Case 1: forward, backward in same no_sync() like below
if batch%2==0:
with ddp_model.no_sync():
pred = ddp_model(model_in)
loss = loss_fn(pred, label)
loss.backward()
else:
pred = ddp_model(model_in)
loss = loss_fn(pred, label)
loss.backward()
It works well.
I mean It accumulates even gradients without synchronization.

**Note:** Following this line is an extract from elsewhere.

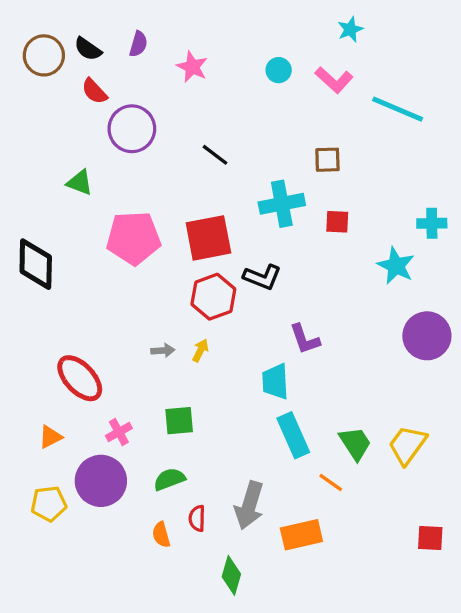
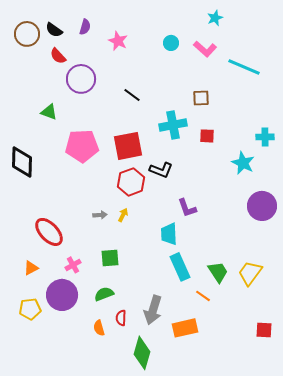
green diamond: (231, 575) -> (142, 353), size x1.4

Case 2: forward is out of no_sync() and backward is in no_sync() like below
pred = ddp_model(model_in)
if batch%2==0:
with ddp_model.no_sync():
loss = loss_fn(pred, label)
loss.backward()
else:
loss = loss_fn(pred, label)
loss.backward()
Well…
In this case, It sync gradients!!
Case3: forward, backward is in no_sync(), but different context like below
if batch%2==0:
with ddp_model.no_sync():
pred = ddp_model(model_in)
with ddp_model.no_sync():
loss = loss_fn(pred, label)
loss.backward()
else:
pred = ddp_model(model_in)
loss = loss_fn(pred, label)
loss.backward()
In this case, It works like case2; It sync!!
Is there any way to force not to synchronize gradients while decoupling forward and backward?